*** Data extracts ***

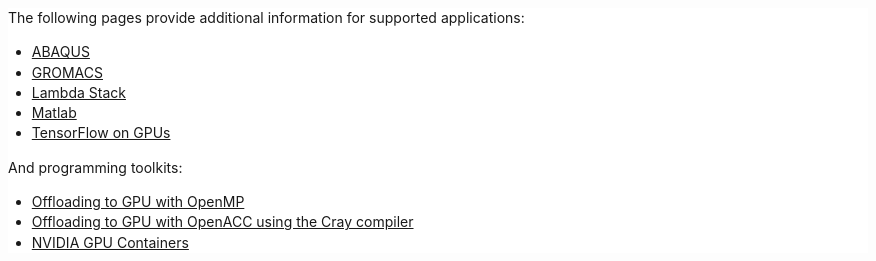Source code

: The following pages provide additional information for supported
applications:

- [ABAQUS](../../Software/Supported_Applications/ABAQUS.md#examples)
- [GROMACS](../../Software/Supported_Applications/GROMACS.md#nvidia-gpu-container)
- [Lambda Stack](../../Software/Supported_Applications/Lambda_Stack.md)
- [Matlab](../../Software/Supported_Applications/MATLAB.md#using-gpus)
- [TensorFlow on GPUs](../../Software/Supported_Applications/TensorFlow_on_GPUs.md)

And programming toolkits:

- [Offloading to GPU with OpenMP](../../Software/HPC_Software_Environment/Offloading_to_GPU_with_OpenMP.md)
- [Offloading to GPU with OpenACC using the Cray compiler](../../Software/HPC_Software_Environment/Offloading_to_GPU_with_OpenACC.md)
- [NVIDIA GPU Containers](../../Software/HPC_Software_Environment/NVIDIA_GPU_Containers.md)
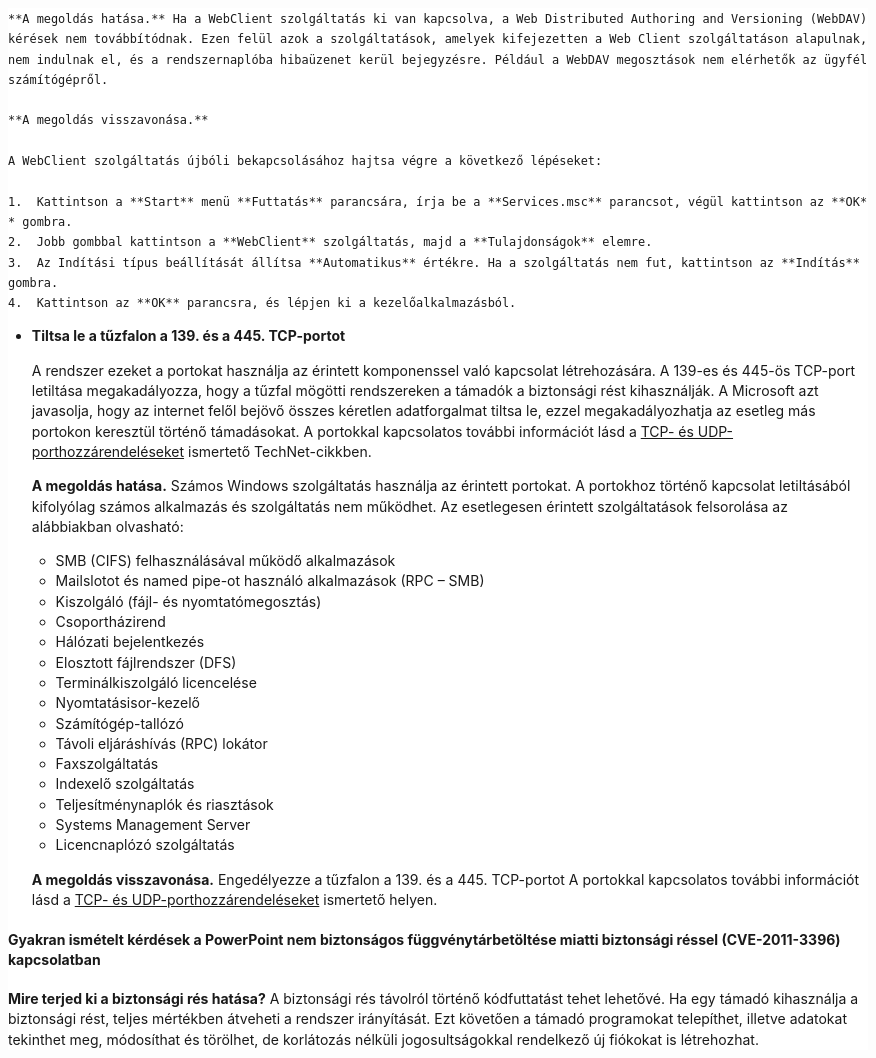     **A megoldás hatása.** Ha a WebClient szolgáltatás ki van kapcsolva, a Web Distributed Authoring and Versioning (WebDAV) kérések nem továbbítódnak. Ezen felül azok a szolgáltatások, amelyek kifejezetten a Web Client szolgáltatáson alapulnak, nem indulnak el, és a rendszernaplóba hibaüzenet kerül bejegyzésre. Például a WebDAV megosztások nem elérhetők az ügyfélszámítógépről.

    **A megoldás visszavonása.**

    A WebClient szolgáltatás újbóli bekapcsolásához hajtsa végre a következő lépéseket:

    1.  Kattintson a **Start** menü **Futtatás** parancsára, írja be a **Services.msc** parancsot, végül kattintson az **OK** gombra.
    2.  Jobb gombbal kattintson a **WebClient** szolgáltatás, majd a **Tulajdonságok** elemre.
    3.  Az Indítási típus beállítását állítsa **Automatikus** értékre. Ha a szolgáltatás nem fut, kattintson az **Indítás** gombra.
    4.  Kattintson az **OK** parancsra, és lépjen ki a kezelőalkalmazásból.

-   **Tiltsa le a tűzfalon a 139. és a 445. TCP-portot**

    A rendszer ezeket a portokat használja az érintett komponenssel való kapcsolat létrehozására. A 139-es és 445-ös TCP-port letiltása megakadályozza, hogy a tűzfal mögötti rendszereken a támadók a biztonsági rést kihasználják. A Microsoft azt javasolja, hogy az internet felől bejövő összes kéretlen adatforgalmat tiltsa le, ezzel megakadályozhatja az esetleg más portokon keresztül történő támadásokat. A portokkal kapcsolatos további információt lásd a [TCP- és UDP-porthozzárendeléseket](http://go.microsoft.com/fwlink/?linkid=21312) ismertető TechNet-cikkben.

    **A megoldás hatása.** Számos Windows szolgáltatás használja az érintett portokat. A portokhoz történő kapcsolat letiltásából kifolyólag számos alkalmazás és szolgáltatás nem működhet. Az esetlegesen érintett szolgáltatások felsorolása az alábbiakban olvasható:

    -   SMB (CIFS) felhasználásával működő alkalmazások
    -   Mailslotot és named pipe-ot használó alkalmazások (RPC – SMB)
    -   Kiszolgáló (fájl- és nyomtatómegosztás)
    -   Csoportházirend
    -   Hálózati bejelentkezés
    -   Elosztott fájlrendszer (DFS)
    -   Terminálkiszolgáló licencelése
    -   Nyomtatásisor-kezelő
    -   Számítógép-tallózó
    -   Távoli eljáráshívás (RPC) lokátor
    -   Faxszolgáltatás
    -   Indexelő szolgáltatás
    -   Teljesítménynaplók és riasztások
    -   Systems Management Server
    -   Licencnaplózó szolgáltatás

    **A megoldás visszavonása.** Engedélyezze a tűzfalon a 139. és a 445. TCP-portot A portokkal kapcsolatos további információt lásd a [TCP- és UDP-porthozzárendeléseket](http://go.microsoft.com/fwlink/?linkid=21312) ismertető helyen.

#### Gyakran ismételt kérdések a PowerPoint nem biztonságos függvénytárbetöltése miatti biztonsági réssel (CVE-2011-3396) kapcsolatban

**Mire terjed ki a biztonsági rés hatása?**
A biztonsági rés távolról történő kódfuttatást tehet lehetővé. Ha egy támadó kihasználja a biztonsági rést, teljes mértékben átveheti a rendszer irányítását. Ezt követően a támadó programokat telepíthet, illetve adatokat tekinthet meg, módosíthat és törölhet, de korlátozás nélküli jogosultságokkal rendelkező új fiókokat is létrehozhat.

*** End of Data extracts ***
*** Data extracts ***

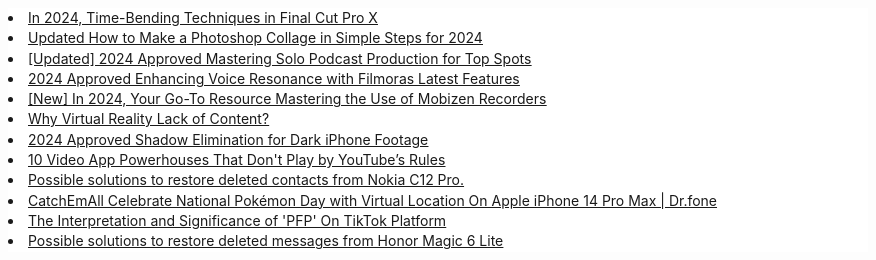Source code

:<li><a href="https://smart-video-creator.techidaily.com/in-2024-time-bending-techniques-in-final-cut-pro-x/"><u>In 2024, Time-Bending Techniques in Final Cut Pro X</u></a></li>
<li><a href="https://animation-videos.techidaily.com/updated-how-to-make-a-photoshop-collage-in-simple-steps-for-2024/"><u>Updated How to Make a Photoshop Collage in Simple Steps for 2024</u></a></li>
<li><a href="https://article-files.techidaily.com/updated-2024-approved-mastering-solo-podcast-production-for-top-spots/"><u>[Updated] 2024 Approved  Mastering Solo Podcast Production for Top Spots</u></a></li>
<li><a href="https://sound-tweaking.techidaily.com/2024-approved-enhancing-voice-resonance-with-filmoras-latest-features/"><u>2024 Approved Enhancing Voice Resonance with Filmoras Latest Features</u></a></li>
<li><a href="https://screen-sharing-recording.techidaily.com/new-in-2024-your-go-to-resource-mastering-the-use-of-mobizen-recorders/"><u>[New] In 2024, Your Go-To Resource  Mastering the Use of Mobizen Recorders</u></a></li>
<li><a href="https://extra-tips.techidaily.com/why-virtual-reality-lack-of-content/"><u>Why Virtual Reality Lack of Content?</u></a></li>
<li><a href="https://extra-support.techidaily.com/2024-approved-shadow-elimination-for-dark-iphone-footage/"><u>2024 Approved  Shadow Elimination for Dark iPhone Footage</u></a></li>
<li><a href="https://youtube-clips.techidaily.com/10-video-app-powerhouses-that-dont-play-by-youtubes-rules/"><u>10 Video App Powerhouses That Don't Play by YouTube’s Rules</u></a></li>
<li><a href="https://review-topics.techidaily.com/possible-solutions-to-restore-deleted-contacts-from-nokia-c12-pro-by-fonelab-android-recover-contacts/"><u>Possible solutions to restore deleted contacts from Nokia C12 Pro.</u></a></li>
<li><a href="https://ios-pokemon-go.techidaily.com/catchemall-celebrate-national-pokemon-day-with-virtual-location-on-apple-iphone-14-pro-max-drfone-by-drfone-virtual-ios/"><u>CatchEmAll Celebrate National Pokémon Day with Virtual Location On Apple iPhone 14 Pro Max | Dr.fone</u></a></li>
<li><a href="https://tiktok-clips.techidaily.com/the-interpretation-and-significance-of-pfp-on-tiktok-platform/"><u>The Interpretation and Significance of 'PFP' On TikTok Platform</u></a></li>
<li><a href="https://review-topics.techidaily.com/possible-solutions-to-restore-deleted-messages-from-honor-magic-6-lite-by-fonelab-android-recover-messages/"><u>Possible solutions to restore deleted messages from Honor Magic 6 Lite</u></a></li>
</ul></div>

*** End of Data extracts ***

(Work to complete):
Please, from the entries above, set down exactly the lines from the one containing "a **Tulajdonságok** elemre." through the one containing "a 445. TCP-portot**", and only those.

(Reply):
    2.  Jobb gombbal kattintson a **WebClient** szolgáltatás, majd a **Tulajdonságok** elemre.
    3.  Az Indítási típus beállítását állítsa **Automatikus** értékre. Ha a szolgáltatás nem fut, kattintson az **Indítás** gombra.
    4.  Kattintson az **OK** parancsra, és lépjen ki a kezelőalkalmazásból.

-   **Tiltsa le a tűzfalon a 139. és a 445. TCP-portot**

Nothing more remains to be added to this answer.